PROBLEM REQUIREMENTS: Each entry below should be printed exactly as given.

(GIVEN DATA)

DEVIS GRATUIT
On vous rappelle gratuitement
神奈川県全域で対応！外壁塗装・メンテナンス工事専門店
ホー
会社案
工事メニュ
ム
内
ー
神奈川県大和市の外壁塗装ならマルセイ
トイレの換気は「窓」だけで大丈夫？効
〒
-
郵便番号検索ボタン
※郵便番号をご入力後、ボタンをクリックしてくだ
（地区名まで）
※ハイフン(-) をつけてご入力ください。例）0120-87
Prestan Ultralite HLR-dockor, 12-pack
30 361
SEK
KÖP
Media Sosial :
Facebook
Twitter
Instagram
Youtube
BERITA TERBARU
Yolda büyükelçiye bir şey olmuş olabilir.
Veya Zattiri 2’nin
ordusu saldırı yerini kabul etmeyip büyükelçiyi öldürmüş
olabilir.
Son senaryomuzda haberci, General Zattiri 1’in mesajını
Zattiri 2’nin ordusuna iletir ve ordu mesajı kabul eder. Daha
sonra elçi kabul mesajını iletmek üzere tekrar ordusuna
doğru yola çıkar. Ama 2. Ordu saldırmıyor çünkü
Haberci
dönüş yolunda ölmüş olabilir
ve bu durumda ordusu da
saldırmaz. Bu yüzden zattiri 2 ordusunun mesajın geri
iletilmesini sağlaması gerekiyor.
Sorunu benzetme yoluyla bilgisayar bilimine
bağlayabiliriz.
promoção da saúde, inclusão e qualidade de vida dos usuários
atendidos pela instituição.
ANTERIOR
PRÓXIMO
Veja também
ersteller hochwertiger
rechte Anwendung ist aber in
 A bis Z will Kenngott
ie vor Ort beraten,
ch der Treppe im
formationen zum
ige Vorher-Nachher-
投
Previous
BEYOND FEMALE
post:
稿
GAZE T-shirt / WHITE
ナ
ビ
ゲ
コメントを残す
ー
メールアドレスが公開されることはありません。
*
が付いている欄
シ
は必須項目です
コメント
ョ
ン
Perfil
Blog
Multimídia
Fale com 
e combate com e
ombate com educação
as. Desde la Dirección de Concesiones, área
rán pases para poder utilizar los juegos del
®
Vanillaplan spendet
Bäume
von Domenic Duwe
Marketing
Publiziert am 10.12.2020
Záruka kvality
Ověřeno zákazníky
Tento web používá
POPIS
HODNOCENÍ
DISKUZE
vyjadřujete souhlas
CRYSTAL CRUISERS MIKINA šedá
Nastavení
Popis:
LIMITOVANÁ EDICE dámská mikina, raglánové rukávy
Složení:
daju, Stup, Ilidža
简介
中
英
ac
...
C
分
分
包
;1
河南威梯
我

(End GIVEN DATA)

EXERCISE SOLUTION:
DEVIS GRATUIT
On vous rappelle gratuitement
神奈川県全域で対応！外壁塗装・メンテナンス工事専門店
ホー
会社案
工事メニュ
ム
内
ー
神奈川県大和市の外壁塗装ならマルセイ
トイレの換気は「窓」だけで大丈夫？効
〒
-
郵便番号検索ボタン
※郵便番号をご入力後、ボタンをクリックしてくだ
（地区名まで）
※ハイフン(-) をつけてご入力ください。例）0120-87
Prestan Ultralite HLR-dockor, 12-pack
30 361
SEK
KÖP
Media Sosial :
Facebook
Twitter
Instagram
Youtube
BERITA TERBARU
Yolda büyükelçiye bir şey olmuş olabilir.
Veya Zattiri 2’nin
ordusu saldırı yerini kabul etmeyip büyükelçiyi öldürmüş
olabilir.
Son senaryomuzda haberci, General Zattiri 1’in mesajını
Zattiri 2’nin ordusuna iletir ve ordu mesajı kabul eder. Daha
sonra elçi kabul mesajını iletmek üzere tekrar ordusuna
doğru yola çıkar. Ama 2. Ordu saldırmıyor çünkü
Haberci
dönüş yolunda ölmüş olabilir
ve bu durumda ordusu da
saldırmaz. Bu yüzden zattiri 2 ordusunun mesajın geri
iletilmesini sağlaması gerekiyor.
Sorunu benzetme yoluyla bilgisayar bilimine
bağlayabiliriz.
promoção da saúde, inclusão e qualidade de vida dos usuários
atendidos pela instituição.
ANTERIOR
PRÓXIMO
Veja também
ersteller hochwertiger
rechte Anwendung ist aber in
 A bis Z will Kenngott
ie vor Ort beraten,
ch der Treppe im
formationen zum
ige Vorher-Nachher-
投
Previous
BEYOND FEMALE
post:
稿
GAZE T-shirt / WHITE
ナ
ビ
ゲ
コメントを残す
ー
メールアドレスが公開されることはありません。
*
が付いている欄
シ
は必須項目です
コメント
ョ
ン
Perfil
Blog
Multimídia
Fale com 
e combate com e
ombate com educação
as. Desde la Dirección de Concesiones, área
rán pases para poder utilizar los juegos del
®
Vanillaplan spendet
Bäume
von Domenic Duwe
Marketing
Publiziert am 10.12.2020
Záruka kvality
Ověřeno zákazníky
Tento web používá
POPIS
HODNOCENÍ
DISKUZE
vyjadřujete souhlas
CRYSTAL CRUISERS MIKINA šedá
Nastavení
Popis:
LIMITOVANÁ EDICE dámská mikina, raglánové rukávy
Složení:
daju, Stup, Ilidža
简介
中
英
ac
...
C
分
分
包
;1
河南威梯
我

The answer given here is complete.